Elk Township, so named because of many
elk having been found there when the county was new,
is in the southern tier of the county, and is
township 91 north, range 4 west, of the fifth
principle meridian. It is bounded on the north by
Volga, on the east by Mallory, on the south by
Delaware County, and on the west by Lodomillo
Township. Elk Township contains a great deal of
timbered land, but much has been cleared off, and a
good portion of the soil is now under cultivation.
The first man to settle in
the township and enter a farm was Lemuel Johnson, who
located on the northeast quarter of section 2. He
afterward removed to Ohio.
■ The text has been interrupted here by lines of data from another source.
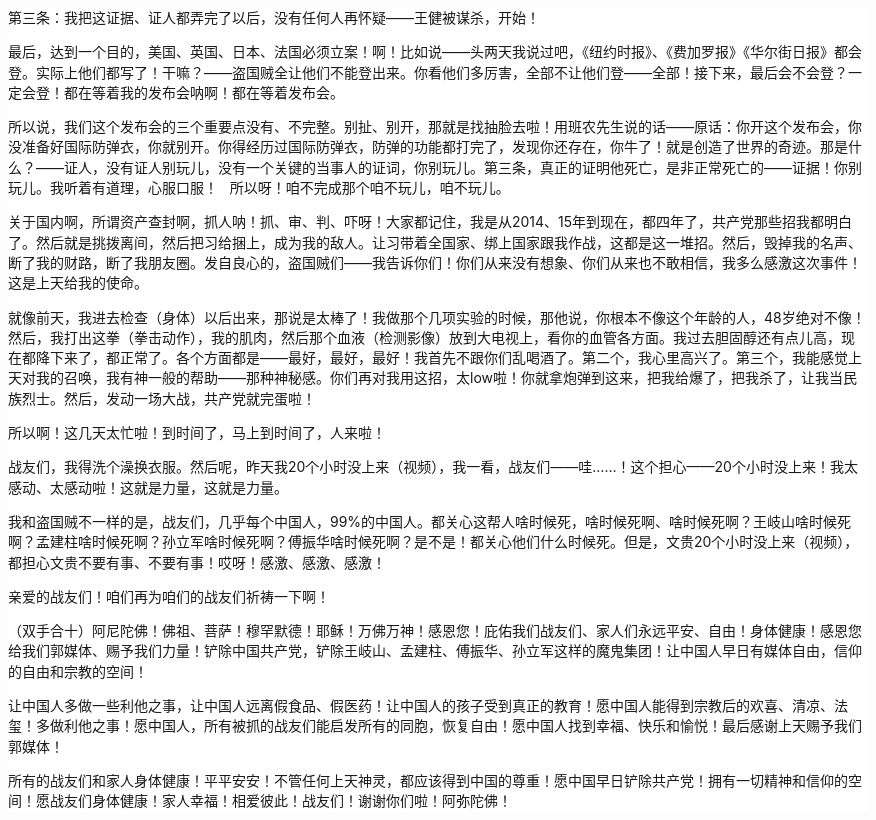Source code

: 
第三条：我把这证据、证人都弄完了以后，没有任何人再怀疑——王健被谋杀，开始！
  

最后，达到一个目的，美国、英国、日本、法国必须立案！啊！比如说——头两天我说过吧，《纽约时报》、《费加罗报》《华尔街日报》都会登。实际上他们都写了！干嘛？——盗国贼全让他们不能登出来。你看他们多厉害，全部不让他们登——全部！接下来，最后会不会登？一定会登！都在等着我的发布会呐啊！都在等着发布会。
  

所以说，我们这个发布会的三个重要点没有、不完整。别扯、别开，那就是找抽脸去啦！用班农先生说的话——原话：你开这个发布会，你没准备好国际防弹衣，你就别开。你得经历过国际防弹衣，防弹的功能都打完了，发现你还存在，你牛了！就是创造了世界的奇迹。那是什么？——证人，没有证人别玩儿，没有一个关键的当事人的证词，你别玩儿。第三条，真正的证明他死亡，是非正常死亡的——证据！你别玩儿。我听着有道理，心服口服！   所以呀！咱不完成那个咱不玩儿，咱不玩儿。
  

关于国内啊，所谓资产查封啊，抓人呐！抓、审、判、吓呀！大家都记住，我是从2014、15年到现在，都四年了，共产党那些招我都明白了。然后就是挑拨离间，然后把习给捆上，成为我的敌人。让习带着全国家、绑上国家跟我作战，这都是这一堆招。然后，毁掉我的名声、断了我的财路，断了我朋友圈。发自良心的，盗国贼们——我告诉你们！你们从来没有想象、你们从来也不敢相信，我多么感激这次事件！这是上天给我的使命。
  

就像前天，我进去检查（身体）以后出来，那说是太棒了！我做那个几项实验的时候，那他说，你根本不像这个年龄的人，48岁绝对不像！然后，我打出这拳（拳击动作），我的肌肉，然后那个血液（检测影像）放到大电视上，看你的血管各方面。我过去胆固醇还有点儿高，现在都降下来了，都正常了。各个方面都是——最好，最好，最好！我首先不跟你们乱喝酒了。第二个，我心里高兴了。第三个，我能感觉上天对我的召唤，我有神一般的帮助——那种神秘感。你们再对我用这招，太low啦！你就拿炮弹到这来，把我给爆了，把我杀了，让我当民族烈士。然后，发动一场大战，共产党就完蛋啦！
  

所以啊！这几天太忙啦！到时间了，马上到时间了，人来啦！
  

战友们，我得洗个澡换衣服。然后呢，昨天我20个小时没上来（视频），我一看，战友们——哇……！这个担心——20个小时没上来！我太感动、太感动啦！这就是力量，这就是力量。
  

我和盗国贼不一样的是，战友们，几乎每个中国人，99%的中国人。都关心这帮人啥时候死，啥时候死啊、啥时候死啊？王岐山啥时候死啊？孟建柱啥时候死啊？孙立军啥时候死啊？傅振华啥时候死啊？是不是！都关心他们什么时候死。但是，文贵20个小时没上来（视频），都担心文贵不要有事、不要有事！哎呀！感激、感激、感激！
  

亲爱的战友们！咱们再为咱们的战友们祈祷一下啊！
  

（双手合十）阿尼陀佛！佛祖、菩萨！穆罕默德！耶稣！万佛万神！感恩您！庇佑我们战友们、家人们永远平安、自由！身体健康！感恩您给我们郭媒体、赐予我们力量！铲除中国共产党，铲除王岐山、孟建柱、傅振华、孙立军这样的魔鬼集团！让中国人早日有媒体自由，信仰的自由和宗教的空间！
  

让中国人多做一些利他之事，让中国人远离假食品、假医药！让中国人的孩子受到真正的教育！愿中国人能得到宗教后的欢喜、清凉、法玺！多做利他之事！愿中国人，所有被抓的战友们能启发所有的同胞，恢复自由！愿中国人找到幸福、快乐和愉悦！最后感谢上天赐予我们郭媒体！
  

所有的战友们和家人身体健康！平平安安！不管任何上天神灵，都应该得到中国的尊重！愿中国早日铲除共产党！拥有一切精神和信仰的空间！愿战友们身体健康！家人幸福！相爱彼此！战友们！谢谢你们啦！阿弥陀佛！
  


<u></u><sub></sub><sup></sup><strike></strike>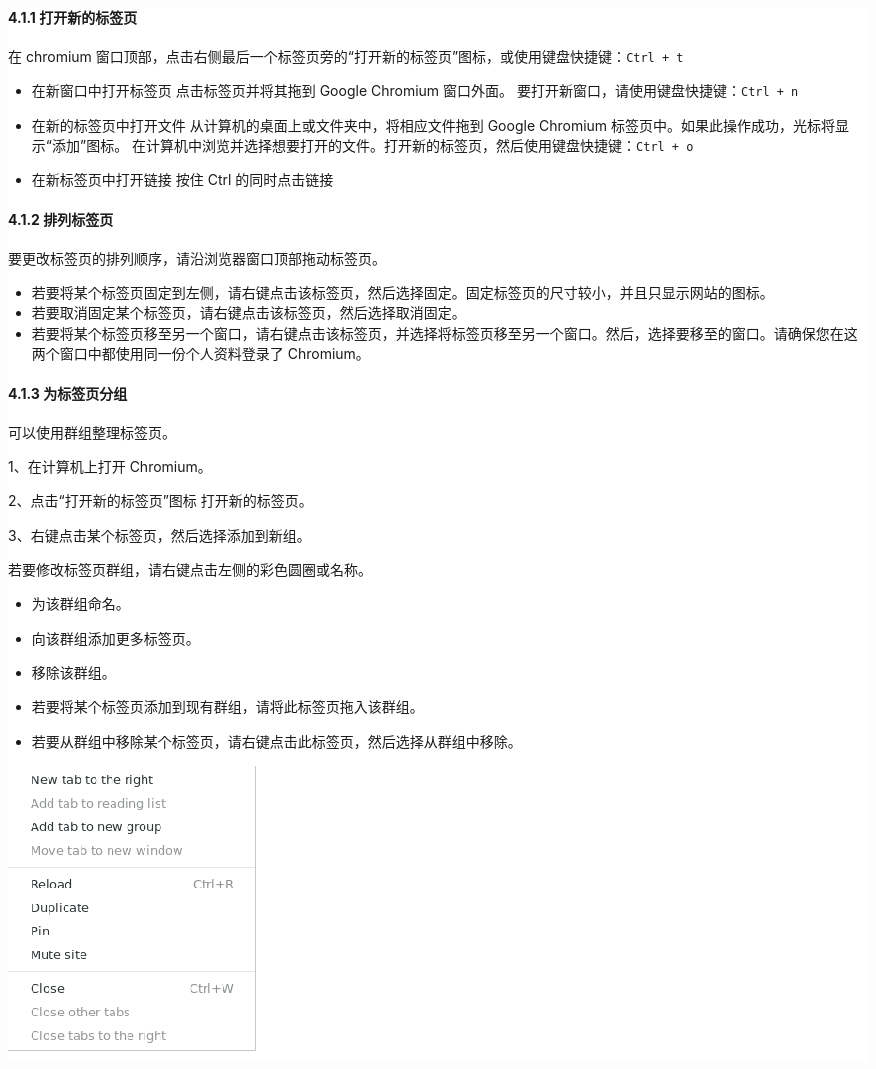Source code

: #### 4.1.1 打开新的标签页

在 chromium 窗口顶部，点击右侧最后一个标签页旁的“打开新的标签页”图标，或使用键盘快捷键：`Ctrl + t`

- 在新窗口中打开标签页
  点击标签页并将其拖到 Google Chromium 窗口外面。
  要打开新窗口，请使用键盘快捷键：`Ctrl + n`

- 在新的标签页中打开文件
  从计算机的桌面上或文件夹中，将相应文件拖到 Google Chromium 标签页中。如果此操作成功，光标将显示“添加”图标。
  在计算机中浏览并选择想要打开的文件。打开新的标签页，然后使用键盘快捷键：`Ctrl + o`

- 在新标签页中打开链接
  按住 Ctrl 的同时点击链接

#### 4.1.2 排列标签页

要更改标签页的排列顺序，请沿浏览器窗口顶部拖动标签页。

- 若要将某个标签页固定到左侧，请右键点击该标签页，然后选择固定。固定标签页的尺寸较小，并且只显示网站的图标。
- 若要取消固定某个标签页，请右键点击该标签页，然后选择取消固定。
- 若要将某个标签页移至另一个窗口，请右键点击该标签页，并选择将标签页移至另一个窗口。然后，选择要移至的窗口。请确保您在这两个窗口中都使用同一份个人资料登录了 Chromium。

#### 4.1.3 为标签页分组

可以使用群组整理标签页。

1、在计算机上打开 Chromium。

2、点击“打开新的标签页”图标 打开新的标签页。

3、右键点击某个标签页，然后选择添加到新组。

若要修改标签页群组，请右键点击左侧的彩色圆圈或名称。

- 为该群组命名。
- 向该群组添加更多标签页。
- 移除该群组。
  
- 若要将某个标签页添加到现有群组，请将此标签页拖入该群组。
- 若要从群组中移除某个标签页，请右键点击此标签页，然后选择从群组中移除。

![p17](./image/4.1.3.png)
Among the first settlers
of the township were Dennis Quigley, A. G. Lewis,
John Garber, Joseph Grimes, Thomas and James Cole,
William Beyer, John Rowan, Chris. Sarver, Mark W.
Lovett, and Davis Bagby. My Lovett is still living on
the farm he entered in 1848.
The first blacksmith shop
was built by Isaac Otis and son, in 1852 on section
10. The first store was opened by Isaac Otis and Son
in 1852, on section 10, and the same pioneers built
the first gristmill, in 1855. A saw-mill had been
built on section 10, in 1848 by Joseph Grimes and
James Cole. Isaac Otis, Jr., built a woolen mill in
1860, which does a good business.
Elk Township is inhabited
exclusively by an agricultural community, and
contains no villages. There is but one post-office,
and that one, Wood Centre, is on section 29.
There are three Methodist
Episcopal churches in the township each of which is
doing good work, though with a small membership.
There is also an Adventist church. All of these
churches have regular services.
The first birth in the
township was that of John Lewis, now dead. The first
marriage was that of Jacob Rounds and Phoebe Quigley.
The first death was that of William Beyer.
The first school-house built
in Elk Township was constructed of logs, in 1850, and
was on the southeast quarter of the southeast half of
section 24. It is still standing. The first teacher
was David M. Zearly. This was before the township was
organized. J.B. Bloodsworth was the Treasurer, and he
and John Lockridge were two of the first three
Directors. Philip Fishel was the third Director.
There were then not more than ten scholars in the
whole district. There are now nine schools in the
township, and eight school-houses. One school is
taught in a church. There are 400 children of school
age in the township, and the value of the school
property is $5,925.00. The present Directors are:
District No. 1, John J. Hagaman; No. 2, Fred Craig;
No.3, Wm. Woodall; No. 4, John Taylor; No. 5, C.
Hinkle; No.6, James Flemming; No. 7, George White;
No. 8, A. B. Durphy. The Secretary is F. T.
Pilkington the Treasurer is Elias Hall.
The first Justice of the
Peace after the township was organized were Isaac
Otis, Sr., and William Wooster. Before the township
was organized the first Justice was Joseph Grimes.